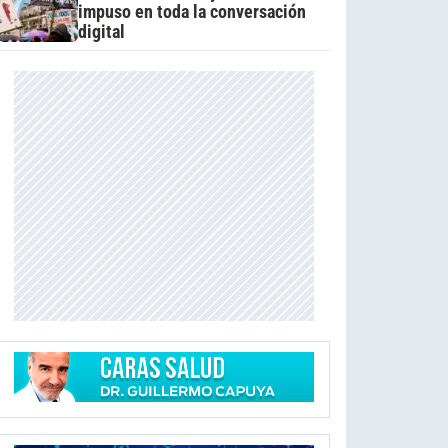
impuso en toda la conversación
digital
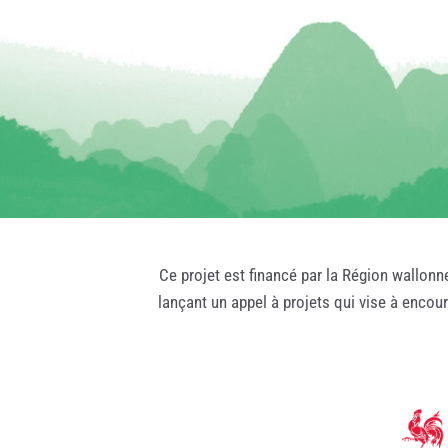
Ce projet est financé par la Région wallonn
lançant un appel à projets qui vise à encou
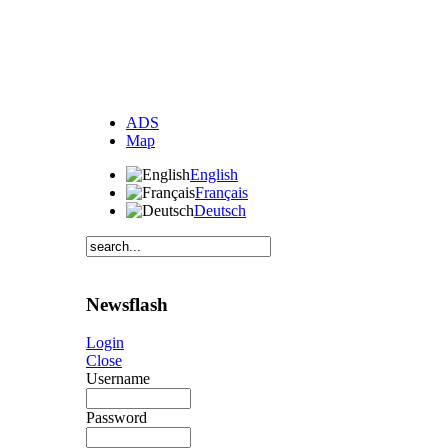
ADS
Map
English
Français
Deutsch
Newsflash
Login
Close
Username
Password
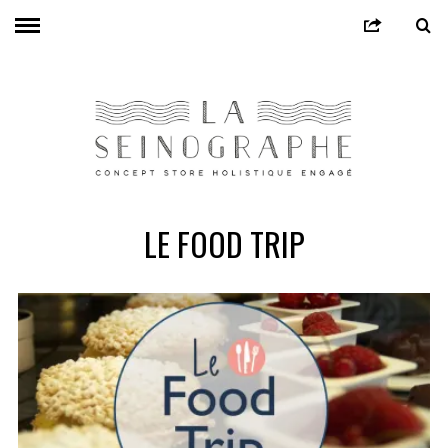
LE FOOD TRIP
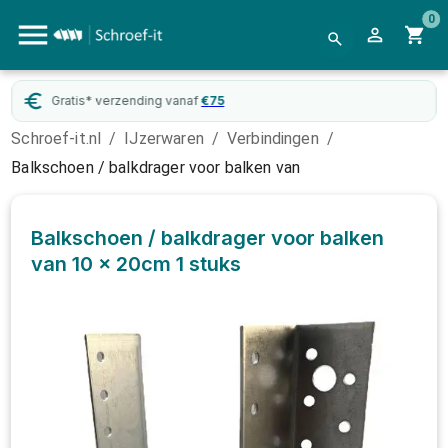
0
Gratis* verzending vanaf
€
75
Schroef-it.nl
/
IJzerwaren
/
Verbindingen
/
Balkschoen / balkdrager voor balken van
Balkschoen / balkdrager voor balken
van 10 x 20cm
1 stuks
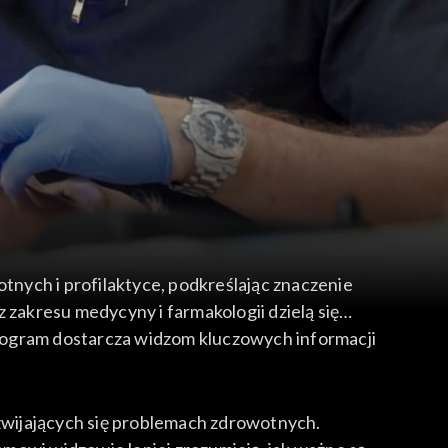
nych i profilaktyce, podkreślając znaczenie
 zakresu medycyny i farmakologii dzielą się
rogram dostarcza widzom kluczowych informacji
zwijających się problemach zdrowotnych.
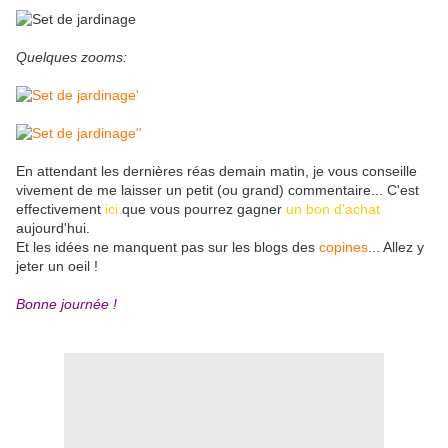
Quelques zooms:
En attendant les dernières réas demain matin, je vous conseille
vivement de me laisser un petit (ou grand) commentaire... C'est
effectivement
ici
que vous pourrez gagner
un bon d'achat
aujourd'hui.
Et les idées ne manquent pas sur les blogs des
copines
... Allez y
jeter un oeil !
Bonne journée !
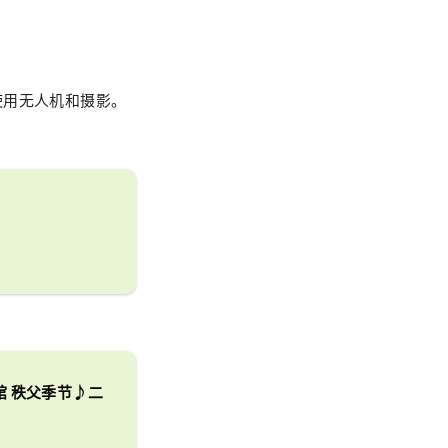
使用无人机和摄影。
旅馆 秩父季节♪二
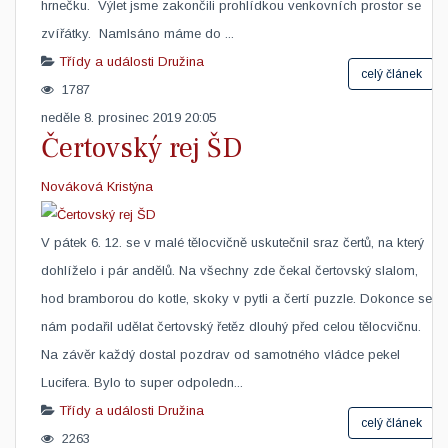
hrnečku. Výlet jsme zakončili prohlídkou venkovních prostor se
zvířátky. Namlsáno máme do ...
Třídy a události
Družina
celý článek
1787
neděle 8. prosinec 2019 20:05
Čertovský rej ŠD
Nováková Kristýna
​V pátek 6. 12. se v malé tělocvičně uskutečnil sraz čertů, na který
dohlíželo i pár andělů. Na všechny zde čekal čertovský slalom,
hod bramborou do kotle, skoky v pytli a čertí puzzle. Dokonce se
nám podařil udělat čertovský řetěz dlouhý před celou tělocvičnu.
Na závěr každý dostal pozdrav od samotného vládce pekel
Lucifera. Bylo to super odpoledn...
Třídy a události
Družina
celý článek
2263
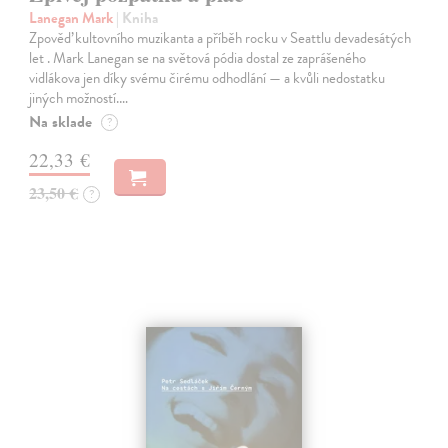
Lanegan Mark
| Kniha
Zpověď kultovního muzikanta a příběh rocku v Seattlu devadesátých
let . Mark Lanegan se na světová pódia dostal ze zaprášeného
vidlákova jen díky svému čirému odhodlání — a kvůli nedostatku
jiných možností.…
Na sklade
?
22,33 €
23,50 €
?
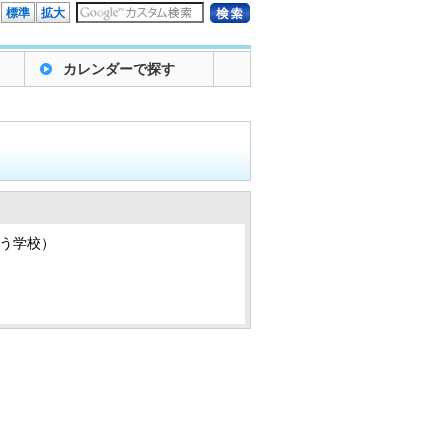
標準
拡大
カレンダーで探す
う学校）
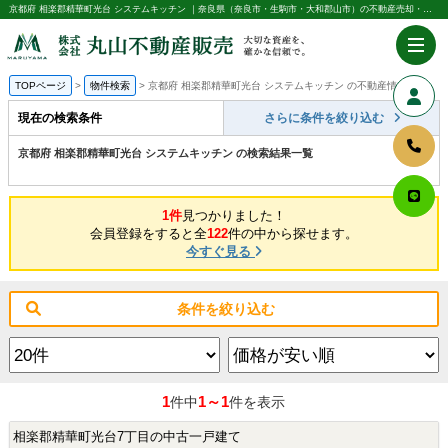
京都府 相楽郡精華町光台 システムキッチン ｜奈良県（奈良市・生駒市・大和郡山市）の不動産売却・購入のことなら株式会社丸山不動産販売
TOPページ
物件検索
京都府 相楽郡精華町光台 システムキッチン の不動産情報一覧
現在の検索条件
さらに条件を絞り込む
京都府 相楽郡精華町光台 システムキッチン の検索結果一覧
1件
見つかりました！
会員登録をすると全
122
件の中から探せます。
今すぐ見る
条件を絞り込む
1
1～1
件中
件を表示
相楽郡精華町光台7丁目の中古一戸建て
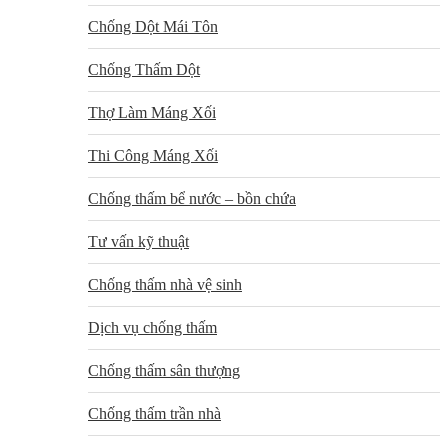
Chống Dột Mái Tôn
Chống Thấm Dột
Thợ Làm Máng Xối
Thi Công Máng Xối
Chống thấm bể nước – bồn chứa
Tư vấn kỹ thuật
Chống thấm nhà vệ sinh
Dịch vụ chống thấm
Chống thấm sân thượng
Chống thấm trần nhà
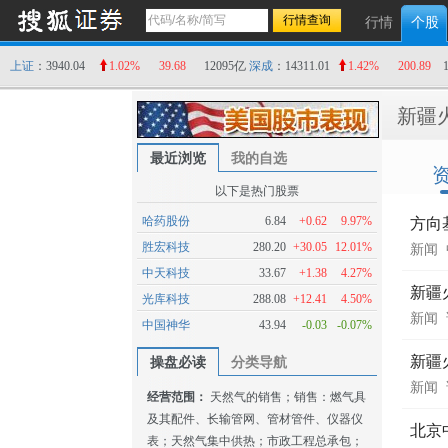
行情
个股
上证
：3940.04
1.02%
39.68
12095亿
深成
：14311.01
1.42%
200.89
新疆
最近浏览
我的自选
以下是热门股票
哈药股份
6.84
+0.62
9.97%
方向
胜宏科技
280.20
+30.05
12.01%
新闻
中天科技
33.67
+1.38
4.27%
新疆
光库科技
288.08
+12.41
4.50%
新闻
中国神华
43.94
-0.03
-0.07%
新疆
操盘必读
分类导航
新闻
经营范围：
天然气的销售；销售：燃气具
及其配件、长输管网、管材管件、仪器仪
北京
表；天然气集中供热；市政工程总承包；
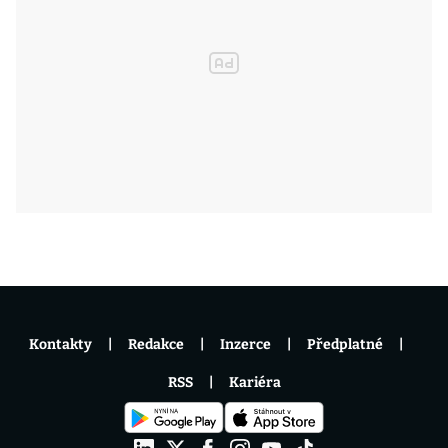
Kontakty
Redakce
Inzerce
Předplatné
RSS
Kariéra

> Work instruction: Edit the text of every one of the records above so that each "Družina" becomes "Školní klub", with everything else left unchanged. Omit the pictures from your answer.

> Task solution:
impuso en toda la conversación
digital
Ce projet est financé par la Région wallonn
lançant un appel à projets qui vise à encou
ADS
Map
English
Français
Deutsch
Newsflash
Login
Close
Username
Password
LE FOOD TRIP
0
Gratis* verzending vanaf
€
75
Schroef-it.nl
/
IJzerwaren
/
Verbindingen
/
Balkschoen / balkdrager voor balken van
Balkschoen / balkdrager voor balken
van 10 x 20cm
1 stuks
nych i profilaktyce, podkreślając znaczenie
 zakresu medycyny i farmakologii dzielą się
rogram dostarcza widzom kluczowych informacji
zwijających się problemach zdrowotnych.
Quelques zooms:
En attendant les dernières réas demain matin, je vous conseille
vivement de me laisser un petit (ou grand) commentaire... C'est
effectivement
ici
que vous pourrez gagner
un bon d'achat
aujourd'hui.
Et les idées ne manquent pas sur les blogs des
copines
... Allez y
jeter un oeil !
Bonne journée !
使用无人机和摄影。
旅馆 秩父季节♪二
hrnečku. Výlet jsme zakončili prohlídkou venkovních prostor se
zvířátky. Namlsáno máme do ...
Třídy a události
Školní klub
celý článek
1787
neděle 8. prosinec 2019 20:05
Čertovský rej ŠD
Nováková Kristýna
​V pátek 6. 12. se v malé tělocvičně uskutečnil sraz čertů, na který
dohlíželo i pár andělů. Na všechny zde čekal čertovský slalom,
hod bramborou do kotle, skoky v pytli a čertí puzzle. Dokonce se
nám podařil udělat čertovský řetěz dlouhý před celou tělocvičnu.
Na závěr každý dostal pozdrav od samotného vládce pekel
Lucifera. Bylo to super odpoledn...
Třídy a události
Školní klub
celý článek
2263
Lanegan Mark
| Kniha
Zpověď kultovního muzikanta a příběh rocku v Seattlu devadesátých
let . Mark Lanegan se na světová pódia dostal ze zaprášeného
vidlákova jen díky svému čirému odhodlání — a kvůli nedostatku
jiných možností.…
Na sklade
?
22,33 €
23,50 €
?
標準
拡大
カレンダーで探す
う学校）
京都府 相楽郡精華町光台 システムキッチン ｜奈良県（奈良市・生駒市・大和郡山市）の不動産売却・購入のことなら株式会社丸山不動産販売
TOPページ
物件検索
京都府 相楽郡精華町光台 システムキッチン の不動産情報一覧
現在の検索条件
さらに条件を絞り込む
京都府 相楽郡精華町光台 システムキッチン の検索結果一覧
1件
見つかりました！
会員登録をすると全
122
件の中から探せます。
今すぐ見る
条件を絞り込む
1
1～1
件中
件を表示
相楽郡精華町光台7丁目の中古一戸建て
Chống Dột Mái Tôn
Chống Thấm Dột
Thợ Làm Máng Xối
Thi Công Máng Xối
Chống thấm bể nước – bồn chứa
Tư vấn kỹ thuật
Chống thấm nhà vệ sinh
Dịch vụ chống thấm
Chống thấm sân thượng
Chống thấm trần nhà
行情
个股
上证
：3940.04
1.02%
39.68
12095亿
深成
：14311.01
1.42%
200.89
新疆
最近浏览
我的自选
以下是热门股票
哈药股份
6.84
+0.62
9.97%
方向
胜宏科技
280.20
+30.05
12.01%
新闻
中天科技
33.67
+1.38
4.27%
新疆
光库科技
288.08
+12.41
4.50%
新闻
中国神华
43.94
-0.03
-0.07%
新疆
操盘必读
分类导航
新闻
经营范围：
天然气的销售；销售：燃气具
及其配件、长输管网、管材管件、仪器仪
北京
表；天然气集中供热；市政工程总承包；
Kontakty
Redakce
Inzerce
Předplatné
RSS
Kariéra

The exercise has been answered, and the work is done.